Even when the thin boards didn’t warp, they were often less pleasant to use than thicker boards. The thinnest board—essentially a glorified cutting mat set inside a hard plastic frame—was so flexible that it sometimes bounced a bit when we cut on it. The next-thinnest board was elevated on rubber feet; because its middle didn’t touch the counter, it also bounced slightly as we chopped, and it proved especially springy during vigorous tasks such as cleaving chicken parts or pounding cutlets.
By contrast, boards that were at least ½ inch thick didn’t warp, even after 50 washes. And they didn’t bounce at all. We generally preferred these thicker boards, even though that added height meant that these boards were also a bit heavier.
Finally, we considered some of the extra features that a few of the boards came with. One board had a ruler of sorts along the bottom edge, allowing for accurate measurements while chopping or making pastry. While some testers loved having this information handy, others thought that the raised numbers were hard to read or that they got in the way when they were chopping, limiting workspace.
All the boards were reversible, but two boards had sides with trenches around their perimeters to collect any water from wet vegetables or juices from a roast, theoretically allowing them to serve as carving boards as well as cutting boards.
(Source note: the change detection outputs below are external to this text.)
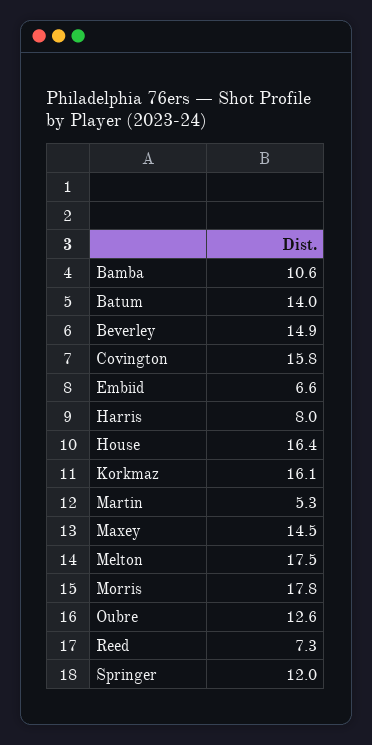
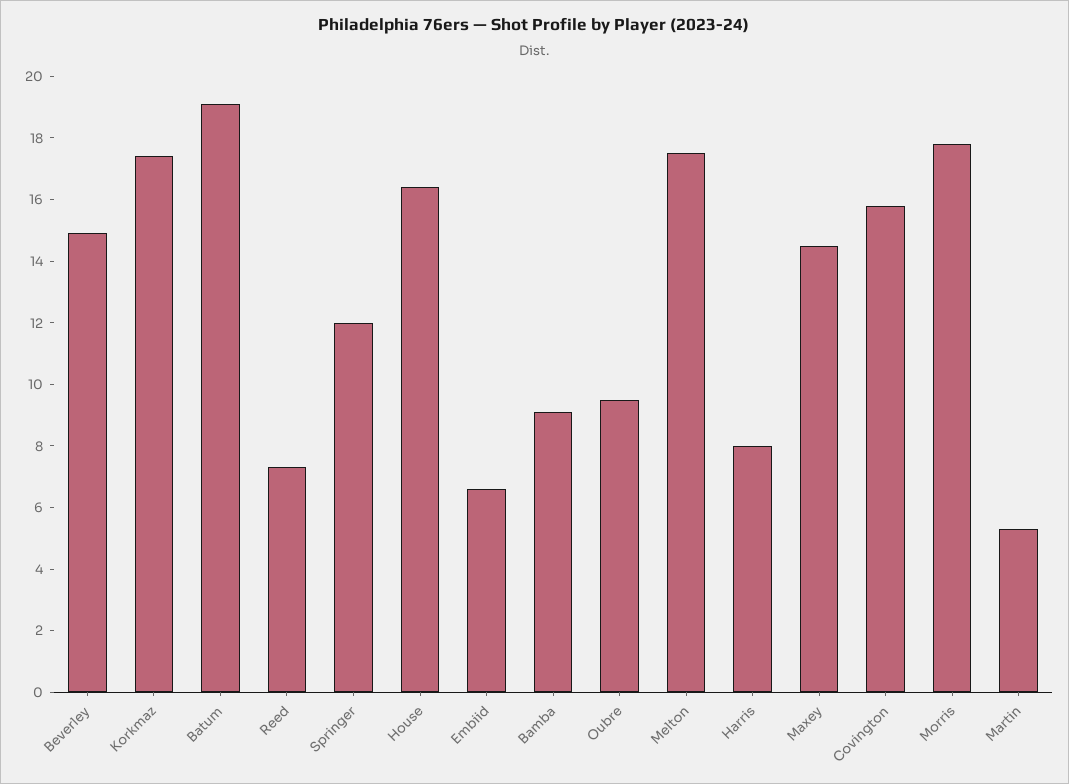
  {
-   "Bamba": 10.6,
+   "Bamba": 9,
-   "Batum": 14,
+   "Batum": 19,
    "Beverley": 14.9,
    "Covington": 15.8,
    "Embiid": 6.6,
    "Harris": 8,
    "House": 16.4,
-   "Korkmaz": 16.1,
+   "Korkmaz": 17.5,
    "Martin": 5.3,
    "Maxey": 14.5,
    "Melton": 17.5,
    "Morris": 17.8,
-   "Oubre": 12.6,
+   "Oubre": 9.5,
    "Reed": 7.3,
    "Springer": 12
  }

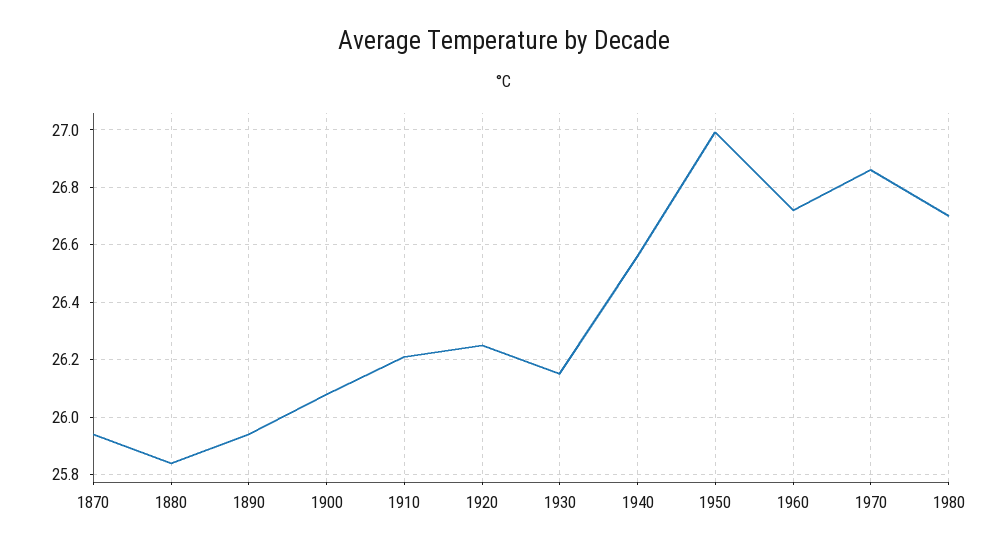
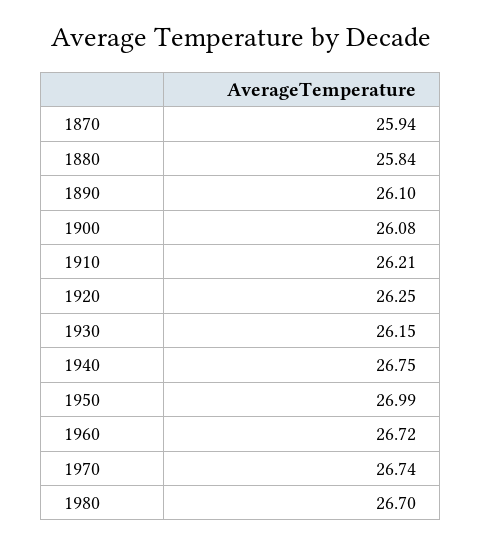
  {
    "1870": 25.94,
    "1880": 25.84,
-   "1890": 25.95,
+   "1890": 26.1,
    "1900": 26.08,
    "1910": 26.21,
    "1920": 26.25,
    "1930": 26.15,
-   "1940": 26.55,
+   "1940": 26.75,
    "1950": 26.99,
    "1960": 26.72,
-   "1970": 26.85,
+   "1970": 26.74,
    "1980": 26.7
  }

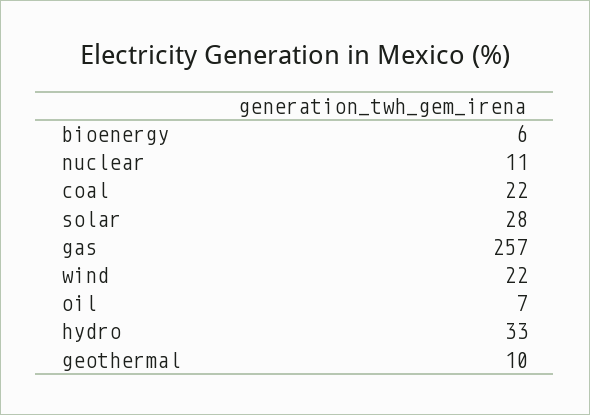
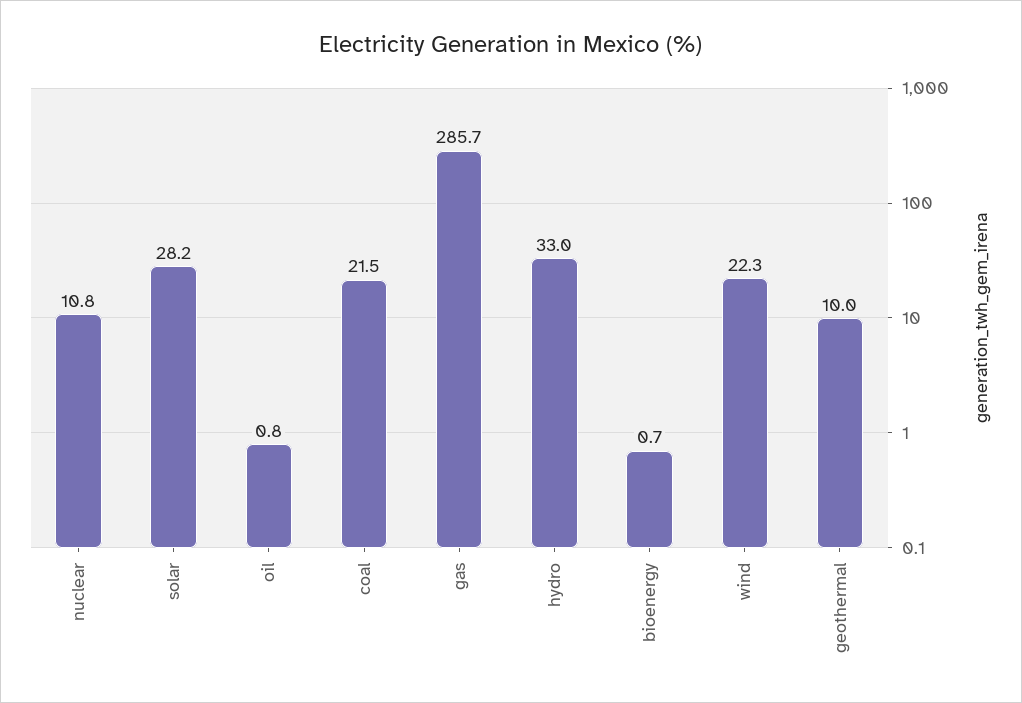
  {
-   "bioenergy": 6,
+   "bioenergy": 0.7,
    "nuclear": 10.8,
    "coal": 21.5,
    "solar": 28.2,
-   "gas": 257,
+   "gas": 285.7,
    "wind": 22.3,
-   "oil": 7,
+   "oil": 0.8,
    "hydro": 33,
    "geothermal": 10
  }

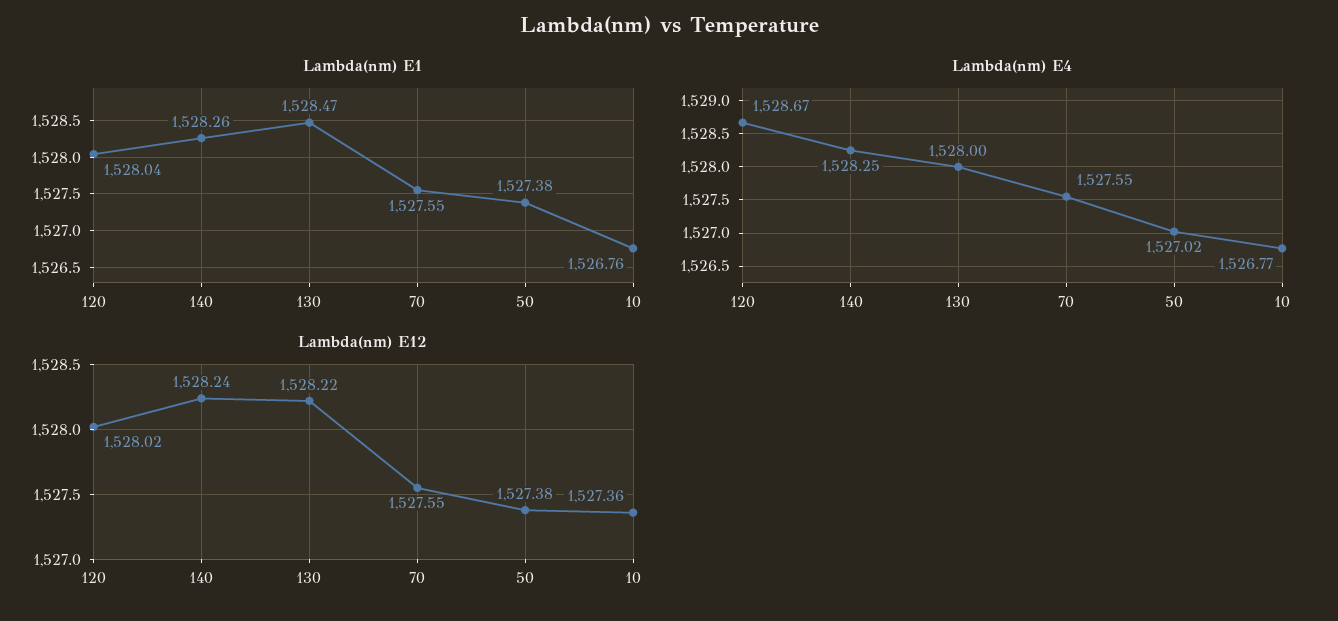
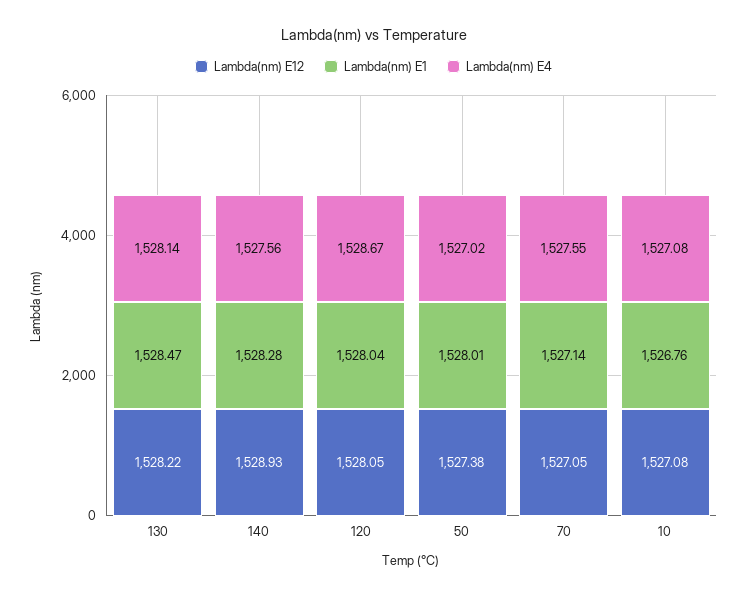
  {
    "Lambda(nm) E1": {
      "120": 1528.04,
-     "140": 1528.26,
+     "140": 1528.28,
      "130": 1528.47,
-     "70": 1527.55,
+     "70": 1527.14,
-     "50": 1527.38,
+     "50": 1528.01,
      "10": 1526.76
    },
    "Lambda(nm) E4": {
      "120": 1528.67,
-     "140": 1528.25,
+     "140": 1527.56,
-     "130": 1528,
+     "130": 1528.14,
      "70": 1527.55,
      "50": 1527.02,
-     "10": 1526.77
+     "10": 1527.08
    },
    "Lambda(nm) E12": {
-     "120": 1528.02,
+     "120": 1528.05,
-     "140": 1528.24,
+     "140": 1528.93,
      "130": 1528.22,
-     "70": 1527.55,
+     "70": 1527.05,
      "50": 1527.38,
-     "10": 1527.36
+     "10": 1527.08
    }
  }

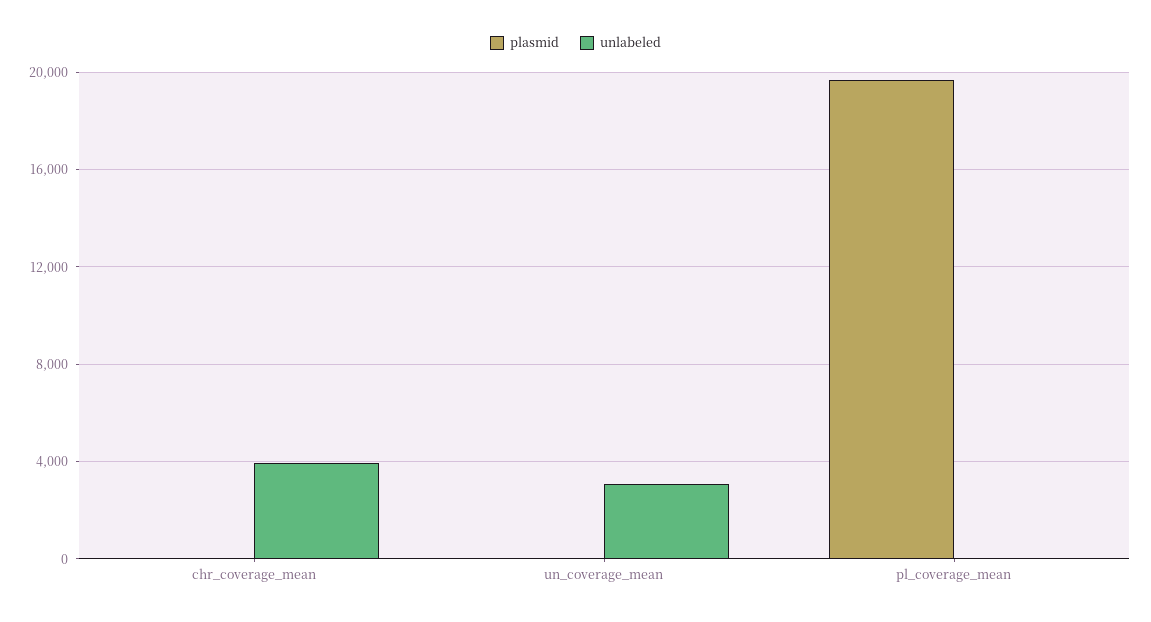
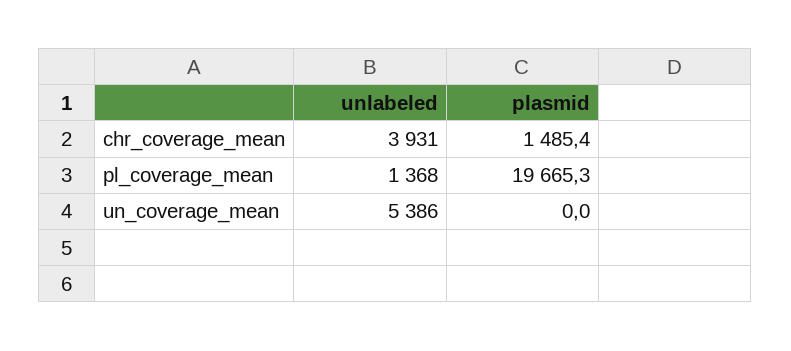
  {
    "plasmid": {
-     "chr_coverage_mean": 0,
+     "chr_coverage_mean": 1485.4,
      "un_coverage_mean": 0,
      "pl_coverage_mean": 19665.3
    },
    "unlabeled": {
      "chr_coverage_mean": 3931,
-     "un_coverage_mean": 3000,
+     "un_coverage_mean": 5386,
-     "pl_coverage_mean": 0
+     "pl_coverage_mean": 1368
    }
  }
While many testers liked the versatility and the safeguard that these trenches provided, the trenches themselves didn’t actually hold all that much liquid—just 3 to 4 tablespoons—a fifth of the capacity of our favorite dedicated carving board. And those trenches collected debris, requiring some extra work to detail during cleaning.
Testers also universally disliked the glorified cutting mat, which had to be placed inside a separate frame. While testers initially liked the idea that the mat could be replaced (an extra mat was included), the fact that there were two parts to scrub instead of just one made this set more trouble than it was worth, especially when we had to deep-clean it after pounding and cleaving raw chicken.
Several boards came with loops or holes cut out of their corners; some testers liked that these loops helped them get a better grip on them while transporting or cleaning, but others thought that they subtracted from usable workspace.
Ultimately, preferences were personal; there were no must-have features besides the grips that helped anchor the best boards to the counter.
When all the knives were laid down, we had a new winner. We think that the best large plastic cutting board for most home cooks is the Winco Statik Board Cutting Board 15" x 20" x ½". A food-service stalwart, this utilitarian board is about ½ inch thick, so it didn’t flex during use and didn’t warp even after 50 washes. Best of all, it sat ultrasecurely on the counter, thanks to its moderate weight and the four rubberized feet that helped stabilize it. If portability is your greatest priority, or if you really want a board that has a trench on one side, we also recommend the new OXO Good Grips Carving and Cutting Board. Weighing just over 3 pounds, it was the lightest board we tested, making it especially easy to move and clean, and its two rubberized strips helped keep it relatively stable on the countertop. While this thin board didn’t warp, it did bounce a bit, especially when we cleaved chicken parts and pounded cutlets.